Assigned task: The required answer is an exact copy of the records below, without pictures.

+++

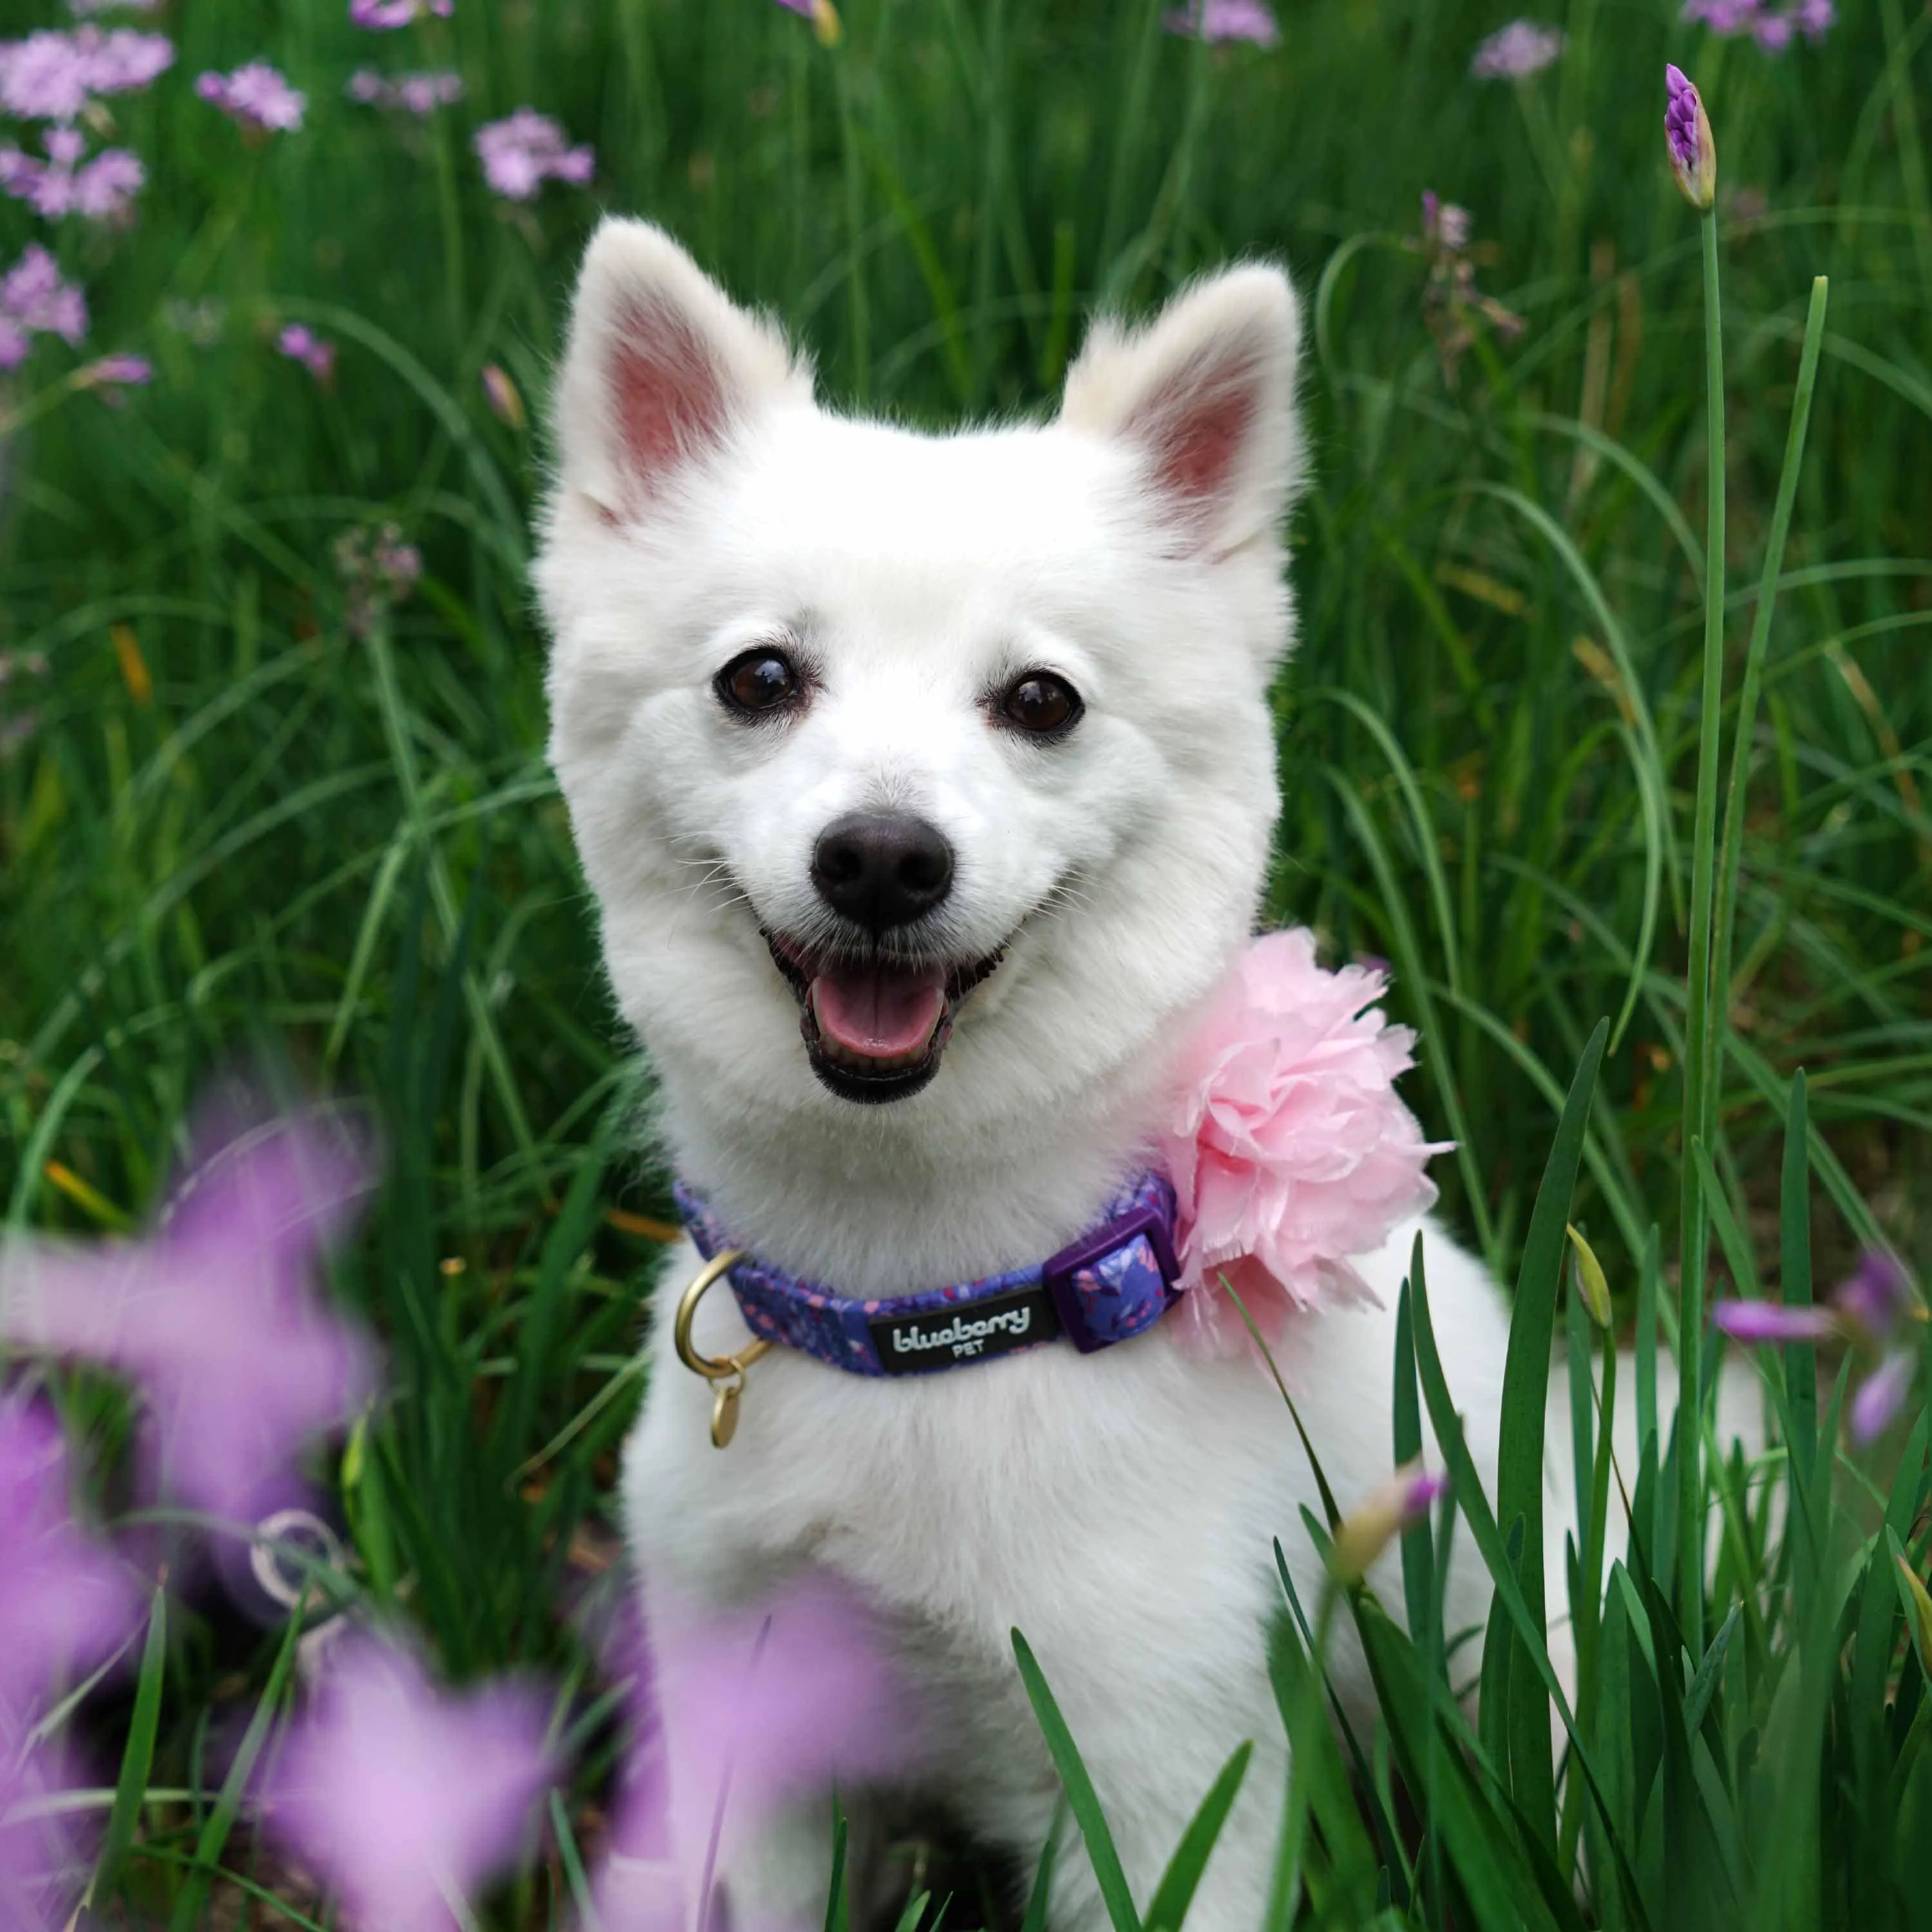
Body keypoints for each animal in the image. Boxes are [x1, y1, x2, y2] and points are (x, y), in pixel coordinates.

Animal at [537, 222, 1530, 1932]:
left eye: (1040, 702)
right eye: (758, 678)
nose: (882, 856)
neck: (924, 1320)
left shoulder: (1160, 1780)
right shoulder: (751, 1726)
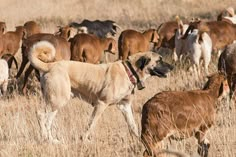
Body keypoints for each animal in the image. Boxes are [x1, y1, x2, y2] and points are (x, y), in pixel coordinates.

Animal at [28, 40, 174, 142]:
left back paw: (52, 140)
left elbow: (132, 125)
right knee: (41, 115)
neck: (129, 71)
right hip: (58, 100)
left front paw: (141, 141)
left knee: (48, 121)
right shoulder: (101, 104)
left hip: (56, 102)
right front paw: (84, 139)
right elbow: (91, 124)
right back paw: (46, 139)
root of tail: (50, 65)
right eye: (159, 60)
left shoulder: (125, 106)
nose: (172, 67)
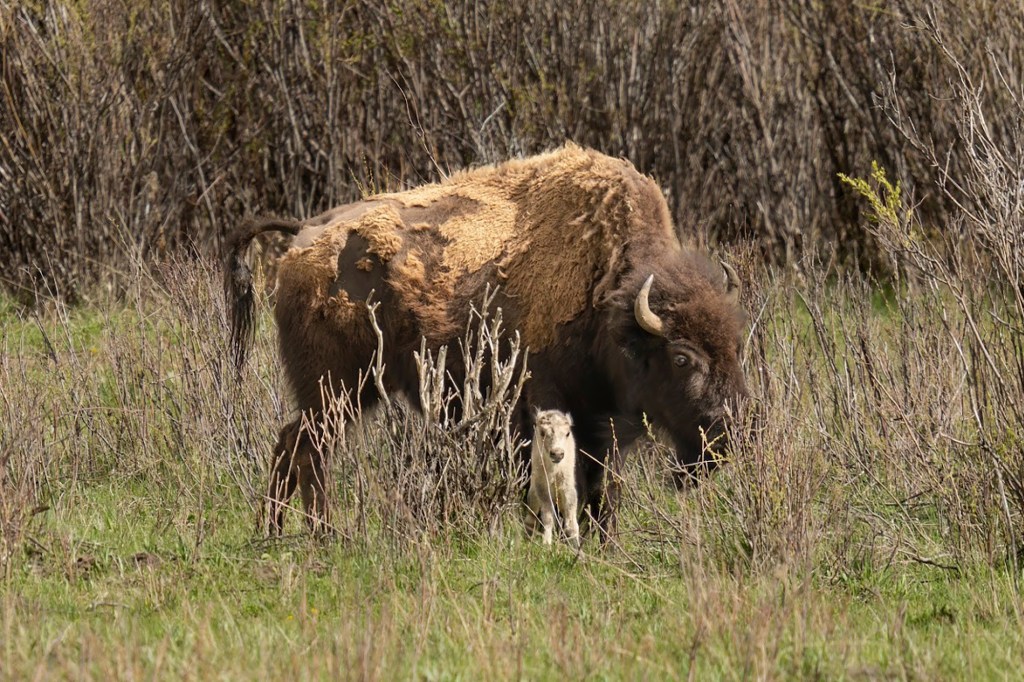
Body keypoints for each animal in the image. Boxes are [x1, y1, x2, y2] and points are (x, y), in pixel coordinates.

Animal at [528, 405, 577, 544]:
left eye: (567, 433)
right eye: (542, 433)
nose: (557, 453)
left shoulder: (567, 486)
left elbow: (571, 518)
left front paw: (576, 544)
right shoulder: (542, 486)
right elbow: (548, 516)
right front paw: (546, 543)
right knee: (532, 514)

+++

Exercise output:
Body keypoints for each animal in the image. Boxes are [x1, y1, x2, y2] and points are (x, y), in pixel coordinates.

Animal at [537, 222, 1530, 1932]:
left eye: (1040, 702)
right eye: (758, 678)
nose: (882, 856)
neck: (924, 1320)
left shoulder: (1160, 1780)
right shoulder: (751, 1726)
Body keypoints for each animal in the image. Boxes are [x1, y1, x2, y2] and points are (x, y), in pixel coordinates.

Animal at [28, 40, 174, 142]:
left back paw: (52, 140)
left elbow: (132, 125)
right knee: (41, 115)
neck: (129, 71)
right hip: (58, 100)
left front paw: (141, 141)
left knee: (48, 121)
right shoulder: (101, 104)
left hip: (56, 102)
right front paw: (84, 139)
right elbow: (91, 124)
right back paw: (46, 139)
root of tail: (50, 65)
right eye: (159, 60)
left shoulder: (125, 106)
nose: (172, 67)
Body keypoints for each animal in the image. Boxes are [x1, y1, x2, y2] and points are (x, y), in pixel coordinates.

Animal at [528, 405, 577, 544]:
left eye: (567, 433)
right eye: (542, 433)
nose: (557, 453)
left shoulder: (567, 486)
left elbow: (571, 518)
left front paw: (576, 544)
right shoulder: (542, 486)
right elbow: (548, 516)
right front paw: (546, 543)
right knee: (532, 514)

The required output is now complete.